■ **What to work on**
Print the data exactly as written, line for line, and leave its pictures behind.

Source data
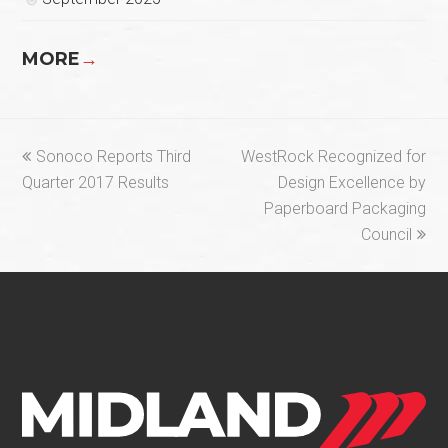
MORE
→
previous
next
Sonoco Reports Third
WestRock Recognized for
post:
post:
Quarter 2017 Results
Design Excellence by
Paperboard Packaging
Council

■ **Exercise output**
MORE
→
previous
next
Sonoco Reports Third
WestRock Recognized for
post:
post:
Quarter 2017 Results
Design Excellence by
Paperboard Packaging
Council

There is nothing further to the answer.